Torah reading 370.
(photo credit:Marc Israel Sellem /The Jerusalem Post)
This week’s Torah portion opens with halachot, Jewish laws, regarding “eved Ivri” (a Jewish slave).
Who is this slave the Torah is discussing? Our sages explain that he is a thief who was caught and has no ability to pay back what he stole. In such a case, the Torah instructs that the thief should be sold as a slave with the payment going to the person he stole from.
The term “eved” is foreign to us. In the Western world, the concept of slavery has disappeared, and good that it has.
But it seems that we still have something to learn from these halachot.

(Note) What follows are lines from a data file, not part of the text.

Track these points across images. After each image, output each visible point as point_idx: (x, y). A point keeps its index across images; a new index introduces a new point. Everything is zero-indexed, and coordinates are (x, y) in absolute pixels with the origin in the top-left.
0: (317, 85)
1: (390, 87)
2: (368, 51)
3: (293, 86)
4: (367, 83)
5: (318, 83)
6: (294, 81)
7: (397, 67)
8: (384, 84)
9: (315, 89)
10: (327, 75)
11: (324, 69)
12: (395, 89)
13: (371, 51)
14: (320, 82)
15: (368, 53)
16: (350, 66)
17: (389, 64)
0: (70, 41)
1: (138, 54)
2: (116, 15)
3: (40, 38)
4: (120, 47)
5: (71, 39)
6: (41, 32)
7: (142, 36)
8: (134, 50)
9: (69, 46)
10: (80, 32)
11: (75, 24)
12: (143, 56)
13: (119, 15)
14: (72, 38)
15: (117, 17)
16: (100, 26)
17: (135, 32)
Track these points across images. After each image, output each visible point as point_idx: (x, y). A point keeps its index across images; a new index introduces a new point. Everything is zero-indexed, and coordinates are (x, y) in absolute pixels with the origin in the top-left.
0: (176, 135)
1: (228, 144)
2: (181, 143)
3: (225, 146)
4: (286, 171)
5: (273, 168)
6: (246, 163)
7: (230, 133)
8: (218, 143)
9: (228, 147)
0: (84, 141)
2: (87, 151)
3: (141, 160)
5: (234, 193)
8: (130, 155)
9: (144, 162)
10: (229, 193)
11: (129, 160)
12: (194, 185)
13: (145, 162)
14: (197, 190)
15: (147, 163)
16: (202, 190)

First of all, we want to ask: Isn’t this punishment too severe? Couldn’t the Torah have punished the thief with incarceration, as is acceptable today in most countries in the world? When we examine the halachot regarding this thief, we find that it is not at all certain that the slavery he was sold into acts as a punishment for him. First, we must realize that the slavery is limited to only six years, and the master has no right to enslave him for even one additional day. Second, during those six years, the master cannot make him do demeaning work, or even unnecessary work. Third, during these six years, the master is obligated to sustain the slave’s family. Fourth, the living conditions to which the slave is entitled must be of the same level as the master, so much so that if the master has one pillow, he must bequeath it to the slave and sleep without one, since if the master sleeps with a pillow and the slave does not, the slave’s conditions are harmed.

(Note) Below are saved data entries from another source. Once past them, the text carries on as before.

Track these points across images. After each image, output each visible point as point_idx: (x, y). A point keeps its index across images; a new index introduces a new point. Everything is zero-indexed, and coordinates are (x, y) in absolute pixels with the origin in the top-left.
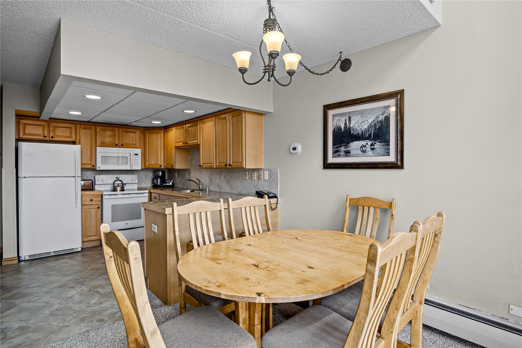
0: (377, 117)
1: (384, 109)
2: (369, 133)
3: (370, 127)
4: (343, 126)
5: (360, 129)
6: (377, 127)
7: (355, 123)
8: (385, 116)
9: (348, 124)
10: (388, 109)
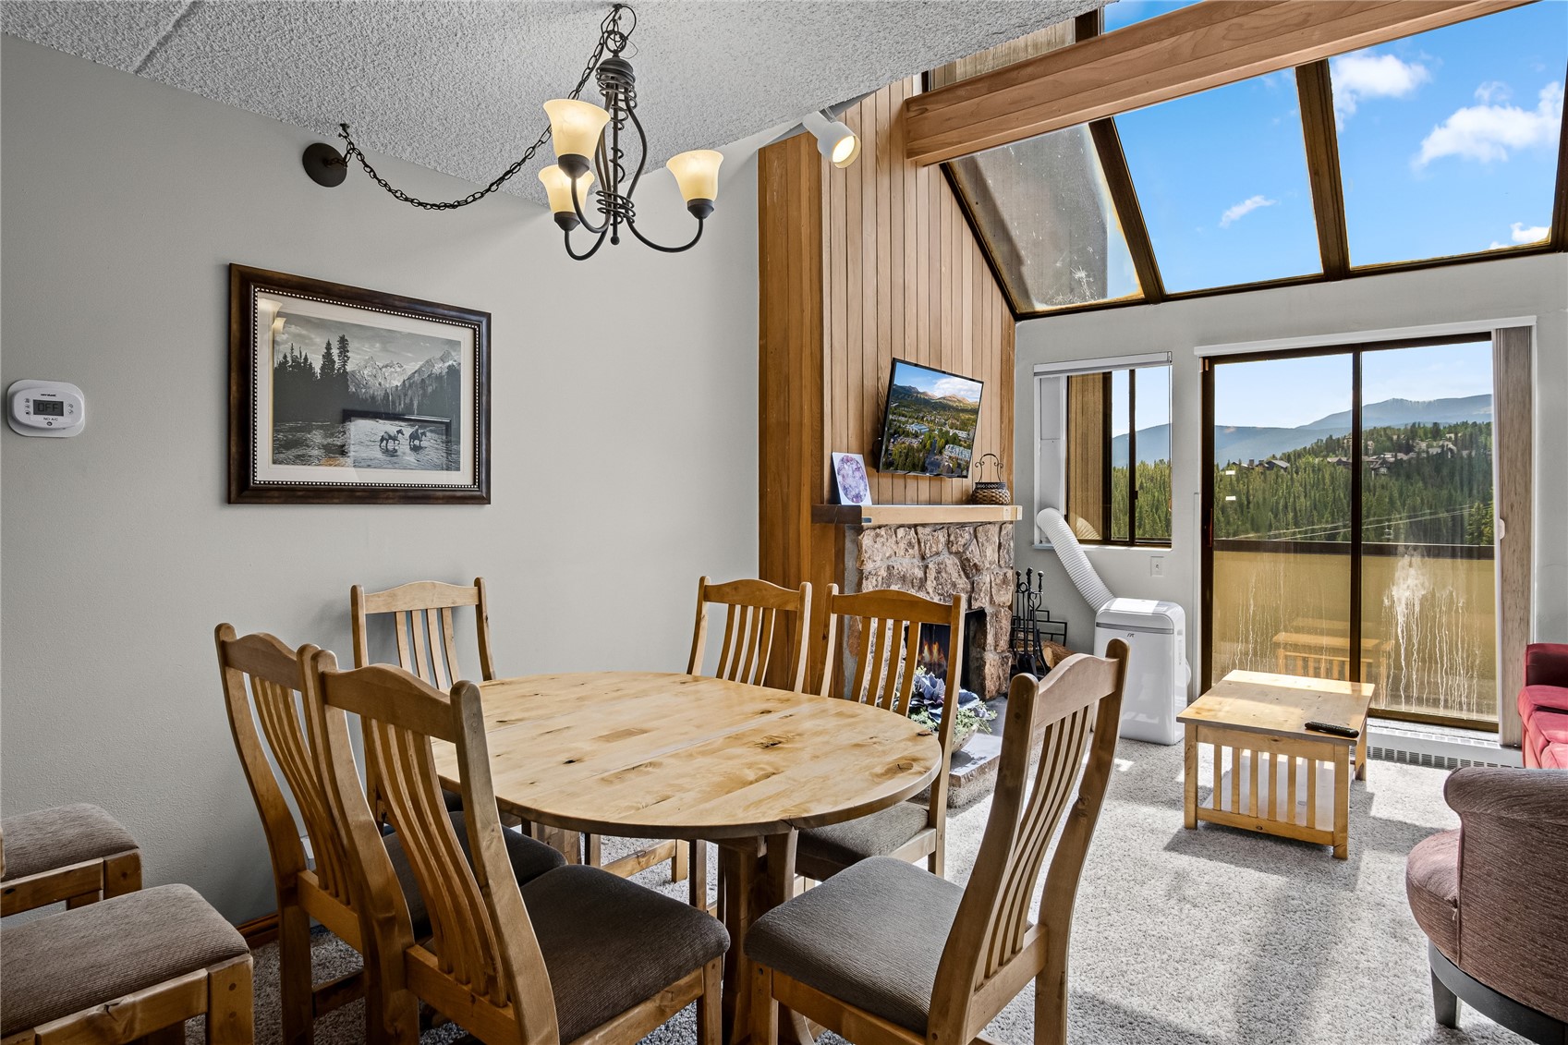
0: (429, 363)
1: (446, 347)
2: (408, 401)
3: (410, 385)
4: (317, 364)
5: (380, 384)
6: (430, 389)
7: (363, 363)
8: (449, 366)
9: (336, 358)
10: (455, 351)
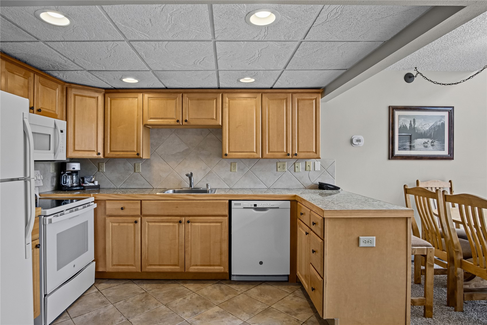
0: (436, 122)
1: (441, 118)
2: (430, 133)
3: (431, 129)
4: (408, 126)
5: (423, 129)
6: (436, 129)
7: (419, 125)
8: (442, 123)
9: (412, 124)
10: (443, 118)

And if we think that these benefits are exaggerated, the final halacha will surely surprise us: At the end of the six years, the master is obligated to give that same slave – if after all the above conditions we can still call him a “slave” – a respectable sum of money so that he has the ability to start a business, learn a profession, etc.
So now we ask again: Is this punishment too severe? And the answer now is that the punishment appears too lenient. So the question we are left with is: Why did the Torah choose this unique punishment? The answer to this lies in the very conditions and benefits to which the thief is entitled during his six years of slavery.
For six years, this man will live under very generous conditions, knowing full well that he does not deserve to. He is, after all, a simple thief. But the master supports him, makes sure he doesn’t work too hard, and provides him with good living conditions. All this comes to teach us that this is basically an educational workshop, or maybe a rehabilitation workshop.
Experience has shown that punishments of incarceration, though often there is no choice but to use them, are the worst choice for a person who slipped and committed a crime. In prison he is exposed to worse crimes, he loses his social connections and develops relationships with negative influences, sometimes losing his livelihood so that when he is released from prison, he feels he has to break the law again. This description is familiar to anyone who deals with rehabilitating criminals.
The punishment given the thief in the Torah is indeed unpleasant. His freedom is taken from him and he has to work for his master. But, at the same time, the punishment teaches him about humane and generous behavior. He learns about correct social relationships. He sees how one should act with another who is weak and miserable.
He learns all this during these six years so that he is not only punished, but also rehabilitated, turning into a normative and even contributing member of society.
When the six years are over, the master gives him a respectable sum of money so that he will not be dragged back into the world of crime, but will be able to rebuild his life in legitimate ways.
Thus, the punishment becomes a step that advances the man and society as a whole.
The writer is rabbi of the Western Wall and Holy Sites.